* begin *
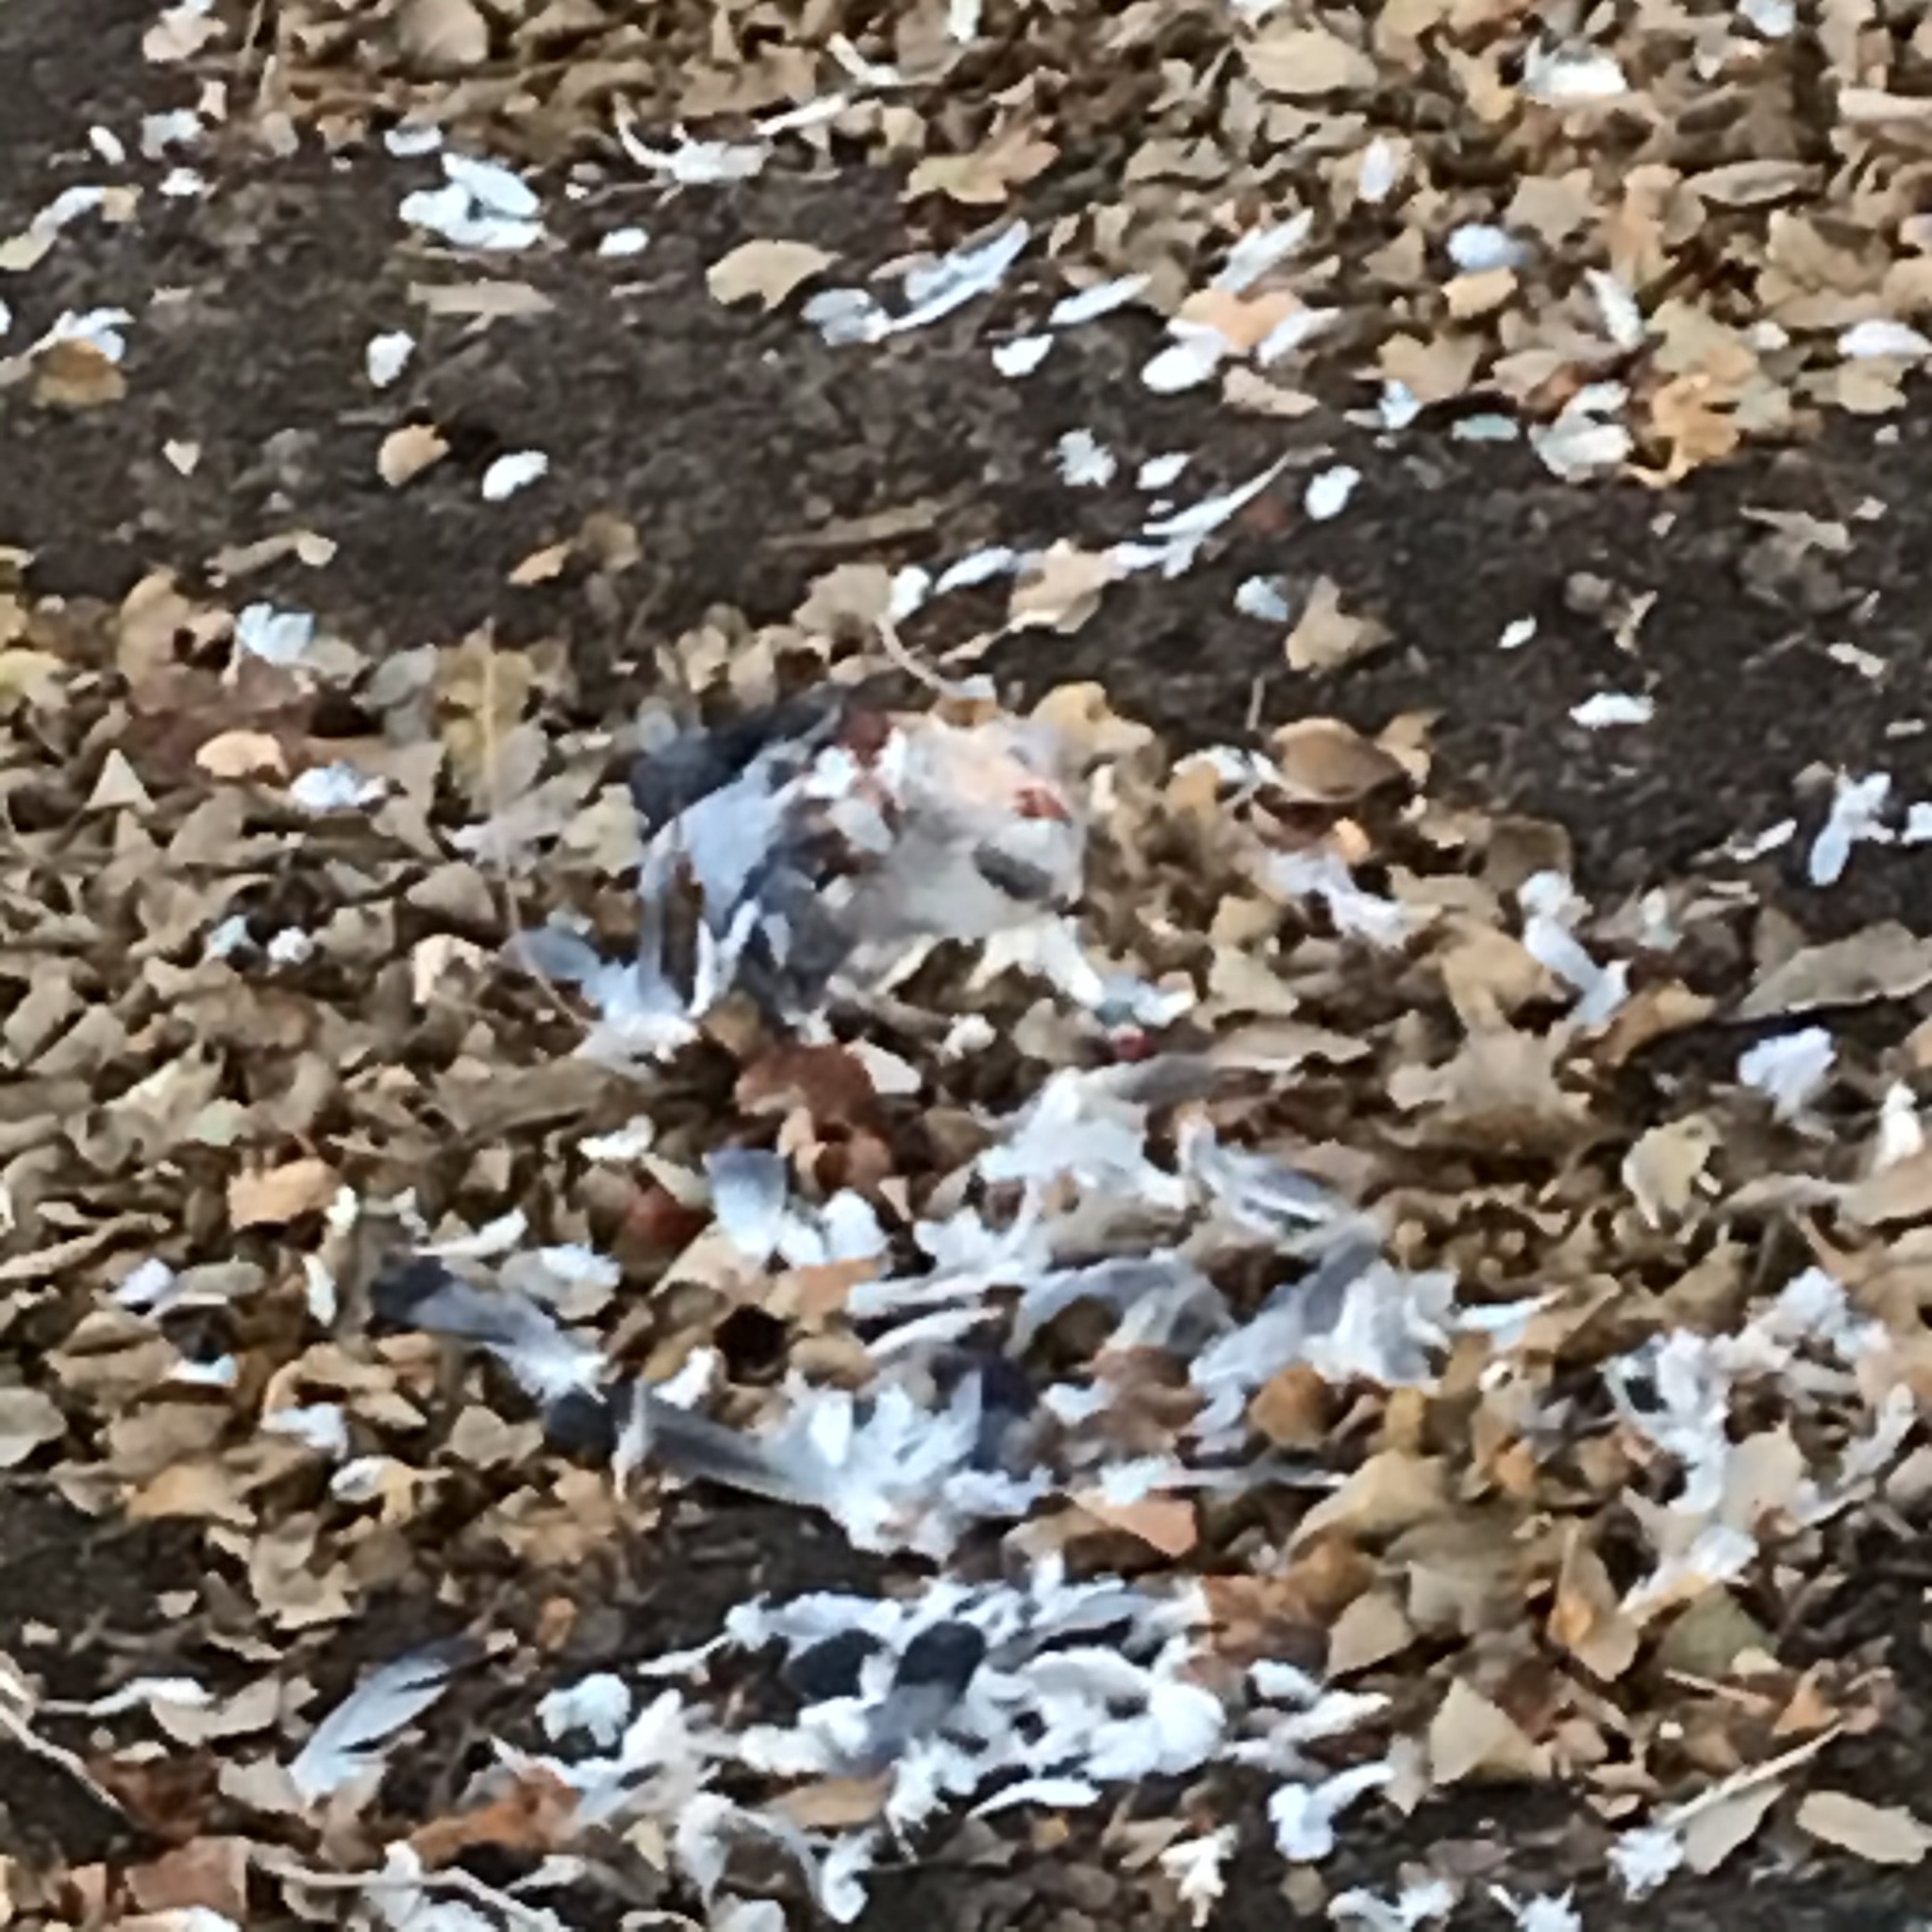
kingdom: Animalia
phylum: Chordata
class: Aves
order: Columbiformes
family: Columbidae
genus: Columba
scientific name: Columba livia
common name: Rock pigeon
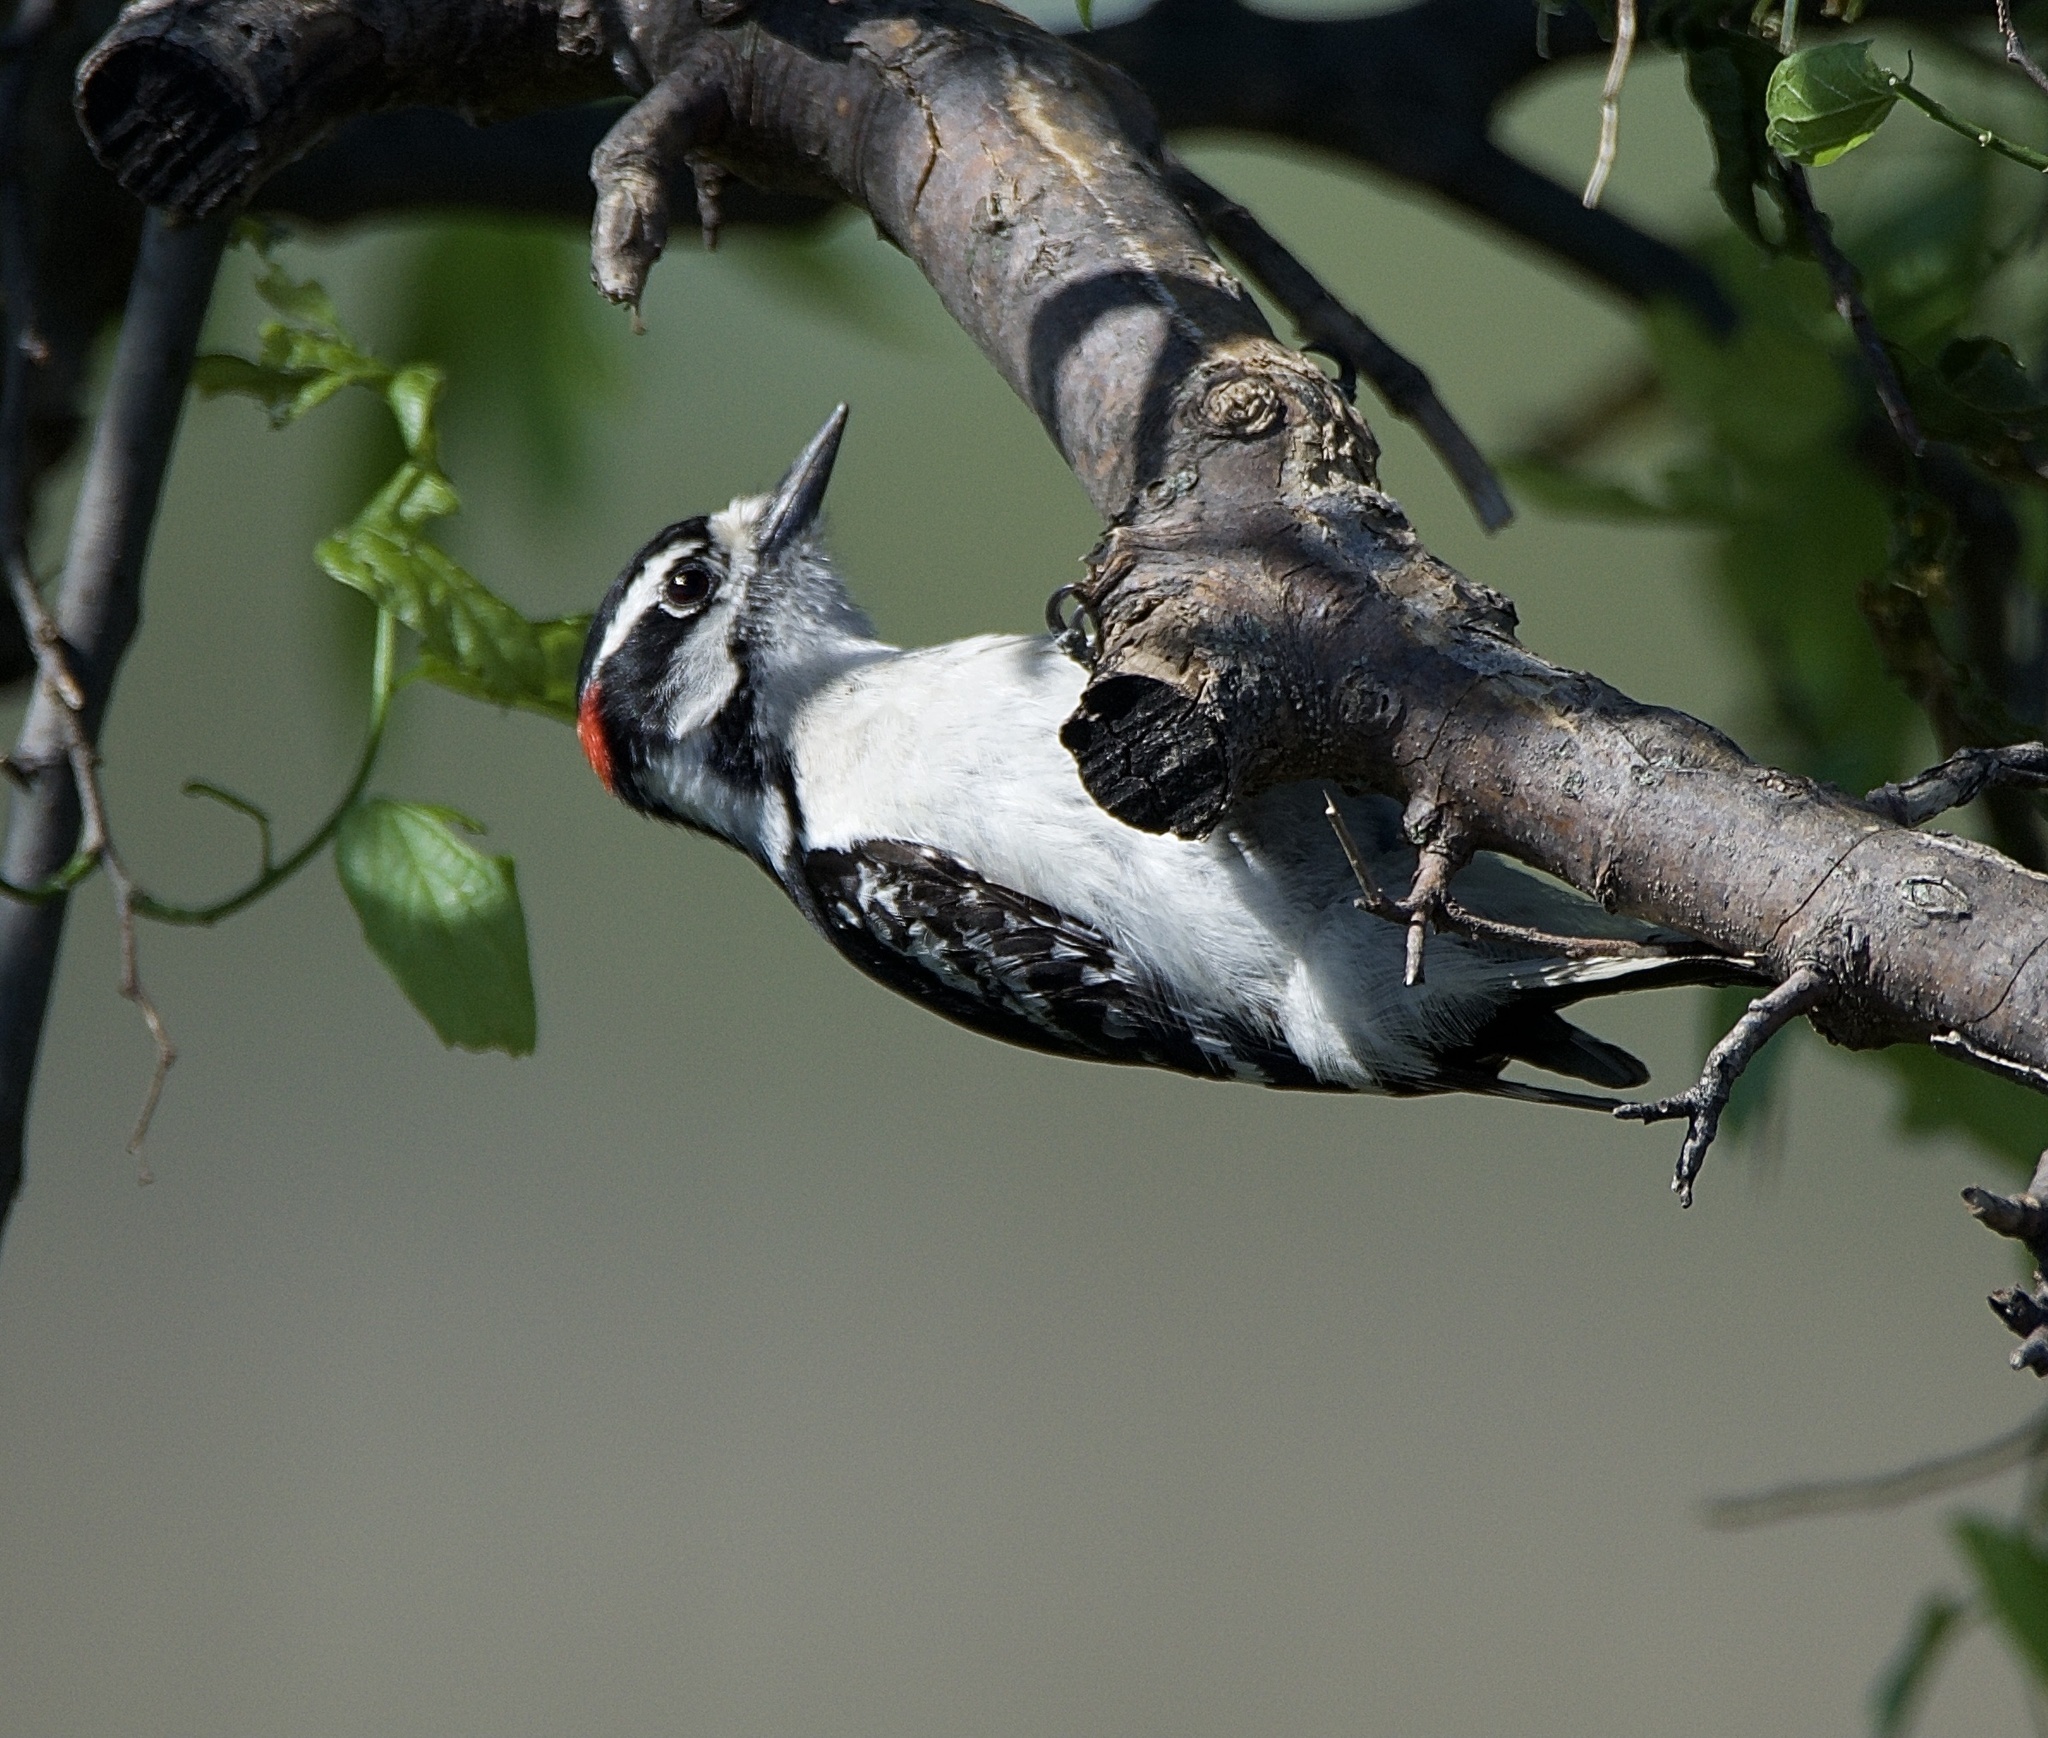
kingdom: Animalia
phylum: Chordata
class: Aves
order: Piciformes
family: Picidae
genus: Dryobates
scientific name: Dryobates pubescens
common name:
* end *
Arrange every line of the listing as a numbered list, omitting blank lines and leaving out the pictures.

1. kingdom: Animalia
2. phylum: Chordata
3. class: Aves
4. order: Columbiformes
5. family: Columbidae
6. genus: Columba
7. scientific name: Columba livia
8. common name: Rock pigeon
9. kingdom: Animalia
10. phylum: Chordata
11. class: Aves
12. order: Piciformes
13. family: Picidae
14. genus: Dryobates
15. scientific name: Dryobates pubescens
16. common name:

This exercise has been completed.